EXERCISE INPUTS ::
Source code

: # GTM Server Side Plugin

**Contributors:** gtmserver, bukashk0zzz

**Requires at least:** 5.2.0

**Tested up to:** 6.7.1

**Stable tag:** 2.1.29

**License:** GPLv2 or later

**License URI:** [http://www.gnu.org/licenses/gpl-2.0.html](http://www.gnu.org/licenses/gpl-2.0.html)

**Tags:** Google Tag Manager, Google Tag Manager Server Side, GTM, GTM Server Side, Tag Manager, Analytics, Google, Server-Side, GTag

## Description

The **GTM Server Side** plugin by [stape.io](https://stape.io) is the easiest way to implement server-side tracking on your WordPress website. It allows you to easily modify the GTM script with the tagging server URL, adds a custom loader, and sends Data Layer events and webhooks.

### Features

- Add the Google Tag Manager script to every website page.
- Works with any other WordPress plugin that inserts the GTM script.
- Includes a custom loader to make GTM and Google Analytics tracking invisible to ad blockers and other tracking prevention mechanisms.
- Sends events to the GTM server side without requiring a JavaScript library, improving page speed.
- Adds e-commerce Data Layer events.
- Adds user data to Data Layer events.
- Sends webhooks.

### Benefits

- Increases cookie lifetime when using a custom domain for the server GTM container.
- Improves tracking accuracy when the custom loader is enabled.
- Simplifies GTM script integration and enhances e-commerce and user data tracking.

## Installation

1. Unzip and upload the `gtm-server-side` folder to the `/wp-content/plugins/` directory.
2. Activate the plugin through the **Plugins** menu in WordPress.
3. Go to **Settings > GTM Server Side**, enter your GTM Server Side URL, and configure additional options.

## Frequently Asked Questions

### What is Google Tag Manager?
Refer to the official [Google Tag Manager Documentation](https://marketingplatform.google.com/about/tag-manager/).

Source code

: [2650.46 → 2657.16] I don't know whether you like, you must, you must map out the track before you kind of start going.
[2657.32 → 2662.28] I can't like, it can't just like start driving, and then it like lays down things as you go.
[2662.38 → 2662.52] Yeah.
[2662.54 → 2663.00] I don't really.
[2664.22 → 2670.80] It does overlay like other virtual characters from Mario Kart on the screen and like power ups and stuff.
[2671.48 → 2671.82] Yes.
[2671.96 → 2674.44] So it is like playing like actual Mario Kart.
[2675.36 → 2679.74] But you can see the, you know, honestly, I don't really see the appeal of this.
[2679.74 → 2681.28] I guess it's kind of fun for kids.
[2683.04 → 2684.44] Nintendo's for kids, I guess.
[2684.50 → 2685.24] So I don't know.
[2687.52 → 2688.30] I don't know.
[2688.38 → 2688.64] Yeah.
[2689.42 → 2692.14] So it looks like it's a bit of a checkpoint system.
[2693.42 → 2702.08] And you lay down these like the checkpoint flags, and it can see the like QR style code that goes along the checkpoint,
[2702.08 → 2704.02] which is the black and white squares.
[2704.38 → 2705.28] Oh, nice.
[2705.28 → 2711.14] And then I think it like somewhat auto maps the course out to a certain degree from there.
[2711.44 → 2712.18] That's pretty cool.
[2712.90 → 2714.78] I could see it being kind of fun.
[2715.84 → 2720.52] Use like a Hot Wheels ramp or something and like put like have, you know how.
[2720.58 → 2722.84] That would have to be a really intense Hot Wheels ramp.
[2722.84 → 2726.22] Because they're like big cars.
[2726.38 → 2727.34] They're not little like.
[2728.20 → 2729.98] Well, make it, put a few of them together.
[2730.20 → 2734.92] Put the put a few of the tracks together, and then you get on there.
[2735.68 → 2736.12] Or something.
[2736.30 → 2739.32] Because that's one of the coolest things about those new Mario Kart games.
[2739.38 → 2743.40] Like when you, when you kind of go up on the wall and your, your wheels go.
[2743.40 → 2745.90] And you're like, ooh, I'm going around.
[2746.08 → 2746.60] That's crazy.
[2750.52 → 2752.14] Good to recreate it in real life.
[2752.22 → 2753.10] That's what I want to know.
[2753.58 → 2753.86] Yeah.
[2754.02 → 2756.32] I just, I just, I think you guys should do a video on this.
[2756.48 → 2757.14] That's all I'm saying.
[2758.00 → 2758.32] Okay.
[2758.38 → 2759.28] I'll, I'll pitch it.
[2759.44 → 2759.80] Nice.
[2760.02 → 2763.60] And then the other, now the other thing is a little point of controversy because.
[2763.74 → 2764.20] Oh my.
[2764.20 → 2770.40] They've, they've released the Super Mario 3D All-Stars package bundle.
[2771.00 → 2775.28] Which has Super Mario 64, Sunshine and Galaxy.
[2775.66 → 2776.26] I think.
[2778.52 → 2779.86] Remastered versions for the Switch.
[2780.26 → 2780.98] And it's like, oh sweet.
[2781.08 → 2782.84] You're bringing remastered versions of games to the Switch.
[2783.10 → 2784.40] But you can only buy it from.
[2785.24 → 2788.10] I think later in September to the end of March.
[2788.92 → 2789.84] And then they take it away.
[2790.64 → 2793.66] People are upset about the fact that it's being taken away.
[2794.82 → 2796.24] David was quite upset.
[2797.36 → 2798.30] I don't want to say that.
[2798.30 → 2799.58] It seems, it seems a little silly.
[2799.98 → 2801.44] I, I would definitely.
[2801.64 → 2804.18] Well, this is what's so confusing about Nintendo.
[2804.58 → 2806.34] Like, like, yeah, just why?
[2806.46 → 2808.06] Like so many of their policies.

ACTIVITY :: Your reply should be the lines from the one that contains "[2752.22 → 2753.10]" through the end of the listing above, repeated exactly.

EXERCISE ANSWER ::
[2752.22 → 2753.10] That's what I want to know.
[2753.58 → 2753.86] Yeah.
[2754.02 → 2756.32] I just, I just, I think you guys should do a video on this.
[2756.48 → 2757.14] That's all I'm saying.
[2758.00 → 2758.32] Okay.
[2758.38 → 2759.28] I'll, I'll pitch it.
[2759.44 → 2759.80] Nice.
[2760.02 → 2763.60] And then the other, now the other thing is a little point of controversy because.
[2763.74 → 2764.20] Oh my.
[2764.20 → 2770.40] They've, they've released the Super Mario 3D All-Stars package bundle.
[2771.00 → 2775.28] Which has Super Mario 64, Sunshine and Galaxy.
[2775.66 → 2776.26] I think.
[2778.52 → 2779.86] Remastered versions for the Switch.
[2780.26 → 2780.98] And it's like, oh sweet.
[2781.08 → 2782.84] You're bringing remastered versions of games to the Switch.
[2783.10 → 2784.40] But you can only buy it from.
[2785.24 → 2788.10] I think later in September to the end of March.
[2788.92 → 2789.84] And then they take it away.
[2790.64 → 2793.66] People are upset about the fact that it's being taken away.
[2794.82 → 2796.24] David was quite upset.
[2797.36 → 2798.30] I don't want to say that.
[2798.30 → 2799.58] It seems, it seems a little silly.
[2799.98 → 2801.44] I, I would definitely.
[2801.64 → 2804.18] Well, this is what's so confusing about Nintendo.
[2804.58 → 2806.34] Like, like, yeah, just why?
[2806.46 → 2808.06] Like so many of their policies.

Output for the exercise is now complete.